The "constant numbers of fields" is the reason there's a better alternative.
A hash table has an _expected_ constant lookup time. But it might be as bad as O(number of fields). He blows all his O(log n) complexities by putting in an expected O(1) lookup for all his field manipulations.
It's probably premature optimization to use an AVL tree in place of an ordinary binary tree, or even an alist.
I didn't see him promoting AVL trees for all uses, but I did see him suggesting they could/should replace alists.
Of course I don't mind a guy learning about AVL trees, or anything else, by implementing them in Arc or anything else. Indeed, I recommend such exercises to everyone; we learn a lot. But my feedback regarding his implementation of the nodes stands.
Yeah, it is distracting and I'm sorry about that. Similarly, I'm sorry to publicly snipe, 'cause I really do admire folks who make an effort to learn by doing, and better yet, write up their experiences.

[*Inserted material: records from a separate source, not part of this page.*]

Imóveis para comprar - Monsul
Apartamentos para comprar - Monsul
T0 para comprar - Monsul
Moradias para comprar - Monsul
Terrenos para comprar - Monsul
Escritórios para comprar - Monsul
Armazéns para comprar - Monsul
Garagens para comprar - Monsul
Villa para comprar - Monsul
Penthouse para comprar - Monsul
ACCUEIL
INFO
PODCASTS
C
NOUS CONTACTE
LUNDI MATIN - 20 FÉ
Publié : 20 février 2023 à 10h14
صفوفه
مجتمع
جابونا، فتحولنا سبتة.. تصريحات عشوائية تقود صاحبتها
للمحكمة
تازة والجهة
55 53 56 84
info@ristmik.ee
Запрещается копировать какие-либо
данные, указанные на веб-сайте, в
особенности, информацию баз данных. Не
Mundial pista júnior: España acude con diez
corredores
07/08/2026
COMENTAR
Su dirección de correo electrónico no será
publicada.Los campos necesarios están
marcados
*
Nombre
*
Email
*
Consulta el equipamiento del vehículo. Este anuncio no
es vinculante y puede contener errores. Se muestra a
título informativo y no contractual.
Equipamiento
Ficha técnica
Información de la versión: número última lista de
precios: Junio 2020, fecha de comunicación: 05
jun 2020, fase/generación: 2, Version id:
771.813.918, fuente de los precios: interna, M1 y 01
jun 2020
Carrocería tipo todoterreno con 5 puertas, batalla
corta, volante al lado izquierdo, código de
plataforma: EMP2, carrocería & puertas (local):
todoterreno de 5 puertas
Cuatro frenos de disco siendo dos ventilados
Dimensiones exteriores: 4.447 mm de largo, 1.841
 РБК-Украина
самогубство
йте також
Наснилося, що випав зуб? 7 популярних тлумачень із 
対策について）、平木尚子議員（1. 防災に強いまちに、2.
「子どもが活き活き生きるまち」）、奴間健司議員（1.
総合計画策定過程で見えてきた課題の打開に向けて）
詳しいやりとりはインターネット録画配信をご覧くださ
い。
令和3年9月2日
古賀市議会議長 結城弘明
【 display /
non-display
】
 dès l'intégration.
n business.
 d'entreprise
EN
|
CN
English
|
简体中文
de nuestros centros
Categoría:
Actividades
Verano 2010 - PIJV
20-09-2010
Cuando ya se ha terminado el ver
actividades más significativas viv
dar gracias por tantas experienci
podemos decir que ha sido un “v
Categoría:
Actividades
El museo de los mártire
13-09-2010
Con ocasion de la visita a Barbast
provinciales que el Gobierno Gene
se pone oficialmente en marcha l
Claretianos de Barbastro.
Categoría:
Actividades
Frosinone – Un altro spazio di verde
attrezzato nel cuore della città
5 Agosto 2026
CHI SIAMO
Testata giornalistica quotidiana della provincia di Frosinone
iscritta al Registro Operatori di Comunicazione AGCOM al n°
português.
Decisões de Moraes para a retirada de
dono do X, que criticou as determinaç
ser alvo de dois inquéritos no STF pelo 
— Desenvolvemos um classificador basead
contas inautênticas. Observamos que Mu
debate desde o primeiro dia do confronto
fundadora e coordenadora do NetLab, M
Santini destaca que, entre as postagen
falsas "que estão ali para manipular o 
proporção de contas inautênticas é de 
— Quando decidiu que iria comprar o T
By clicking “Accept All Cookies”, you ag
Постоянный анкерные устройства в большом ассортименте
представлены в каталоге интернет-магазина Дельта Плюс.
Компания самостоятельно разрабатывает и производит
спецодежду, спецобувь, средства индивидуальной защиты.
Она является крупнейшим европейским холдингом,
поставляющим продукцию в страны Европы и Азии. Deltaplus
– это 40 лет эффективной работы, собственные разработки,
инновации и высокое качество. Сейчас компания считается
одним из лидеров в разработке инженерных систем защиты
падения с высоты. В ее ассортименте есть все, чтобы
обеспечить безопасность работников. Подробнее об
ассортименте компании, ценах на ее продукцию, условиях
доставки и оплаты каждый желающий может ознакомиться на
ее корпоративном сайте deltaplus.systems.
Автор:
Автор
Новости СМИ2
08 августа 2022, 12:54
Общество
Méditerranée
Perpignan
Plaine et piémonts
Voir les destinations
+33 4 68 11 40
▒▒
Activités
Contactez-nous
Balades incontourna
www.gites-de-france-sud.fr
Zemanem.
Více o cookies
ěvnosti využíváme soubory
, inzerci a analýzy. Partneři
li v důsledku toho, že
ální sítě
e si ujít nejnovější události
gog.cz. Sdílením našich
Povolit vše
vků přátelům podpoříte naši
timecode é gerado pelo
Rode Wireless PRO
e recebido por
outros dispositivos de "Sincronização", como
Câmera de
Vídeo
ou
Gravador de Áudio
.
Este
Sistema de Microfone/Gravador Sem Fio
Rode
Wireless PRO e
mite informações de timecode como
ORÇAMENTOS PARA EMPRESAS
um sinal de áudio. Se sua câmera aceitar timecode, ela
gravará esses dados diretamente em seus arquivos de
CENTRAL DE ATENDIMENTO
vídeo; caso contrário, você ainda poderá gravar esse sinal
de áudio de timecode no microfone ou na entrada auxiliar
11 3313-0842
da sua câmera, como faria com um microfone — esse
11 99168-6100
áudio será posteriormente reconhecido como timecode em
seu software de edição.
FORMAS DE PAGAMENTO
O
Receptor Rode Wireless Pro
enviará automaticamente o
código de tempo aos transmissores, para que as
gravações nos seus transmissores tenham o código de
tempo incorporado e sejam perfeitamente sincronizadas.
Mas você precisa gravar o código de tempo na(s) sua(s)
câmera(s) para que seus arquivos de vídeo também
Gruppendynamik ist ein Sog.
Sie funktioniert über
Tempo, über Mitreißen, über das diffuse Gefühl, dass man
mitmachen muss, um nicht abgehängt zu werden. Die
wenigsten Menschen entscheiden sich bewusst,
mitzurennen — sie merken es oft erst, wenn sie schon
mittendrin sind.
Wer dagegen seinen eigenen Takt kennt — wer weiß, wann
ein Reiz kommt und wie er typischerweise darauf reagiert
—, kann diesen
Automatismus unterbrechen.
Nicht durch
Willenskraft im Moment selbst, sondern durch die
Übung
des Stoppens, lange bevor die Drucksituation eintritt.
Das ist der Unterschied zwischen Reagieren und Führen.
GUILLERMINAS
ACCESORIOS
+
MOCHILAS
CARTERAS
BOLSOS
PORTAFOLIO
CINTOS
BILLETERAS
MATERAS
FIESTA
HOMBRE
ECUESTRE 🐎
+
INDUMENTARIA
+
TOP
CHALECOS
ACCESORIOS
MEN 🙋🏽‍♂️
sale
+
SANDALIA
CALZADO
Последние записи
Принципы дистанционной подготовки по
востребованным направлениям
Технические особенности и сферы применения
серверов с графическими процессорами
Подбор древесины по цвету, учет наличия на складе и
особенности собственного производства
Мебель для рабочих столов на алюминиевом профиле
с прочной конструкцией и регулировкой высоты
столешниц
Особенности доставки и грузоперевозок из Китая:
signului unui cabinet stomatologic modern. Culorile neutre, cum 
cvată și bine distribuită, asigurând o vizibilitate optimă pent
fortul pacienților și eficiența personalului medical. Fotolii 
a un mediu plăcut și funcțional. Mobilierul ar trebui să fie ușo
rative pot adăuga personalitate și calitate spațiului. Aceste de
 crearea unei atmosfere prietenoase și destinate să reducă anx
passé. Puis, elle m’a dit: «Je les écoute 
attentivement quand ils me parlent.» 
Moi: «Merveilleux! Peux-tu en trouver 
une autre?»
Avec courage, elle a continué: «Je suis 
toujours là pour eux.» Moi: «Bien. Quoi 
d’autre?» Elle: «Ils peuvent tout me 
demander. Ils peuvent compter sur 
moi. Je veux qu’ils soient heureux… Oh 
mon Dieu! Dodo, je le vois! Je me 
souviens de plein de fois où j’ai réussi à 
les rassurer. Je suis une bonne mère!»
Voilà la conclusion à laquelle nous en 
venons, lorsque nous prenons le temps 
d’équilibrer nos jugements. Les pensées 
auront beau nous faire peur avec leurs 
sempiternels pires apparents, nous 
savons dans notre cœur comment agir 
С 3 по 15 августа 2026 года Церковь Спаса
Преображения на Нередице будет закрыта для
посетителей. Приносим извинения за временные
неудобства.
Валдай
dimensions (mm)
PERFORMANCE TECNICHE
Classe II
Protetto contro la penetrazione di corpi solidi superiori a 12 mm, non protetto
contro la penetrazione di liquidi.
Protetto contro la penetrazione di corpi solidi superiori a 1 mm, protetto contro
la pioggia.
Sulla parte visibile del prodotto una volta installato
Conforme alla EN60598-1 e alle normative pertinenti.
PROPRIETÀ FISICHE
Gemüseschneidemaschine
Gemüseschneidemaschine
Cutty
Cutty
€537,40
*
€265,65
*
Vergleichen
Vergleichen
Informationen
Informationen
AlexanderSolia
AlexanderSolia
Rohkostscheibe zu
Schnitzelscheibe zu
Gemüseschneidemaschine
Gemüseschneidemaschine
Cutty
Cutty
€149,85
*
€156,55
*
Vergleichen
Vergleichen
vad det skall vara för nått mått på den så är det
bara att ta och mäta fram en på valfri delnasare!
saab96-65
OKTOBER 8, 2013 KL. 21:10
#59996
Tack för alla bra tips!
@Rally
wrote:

But "disgust" was the word I wanted. I can't point at his choice and say "this is all wrong". Instead, I point at it and claim that it "smells" wrong to me, I'd never do it that way, bad taste, etc. Then I tried to argue about why my taste is offended.
Regarding O(1) versus O(k), I actually wrote "expected O(1)". That is, _expected_ constant time, versus guaranteed constant time. Though your point that the number of fields is a constant, 4, is certainly true.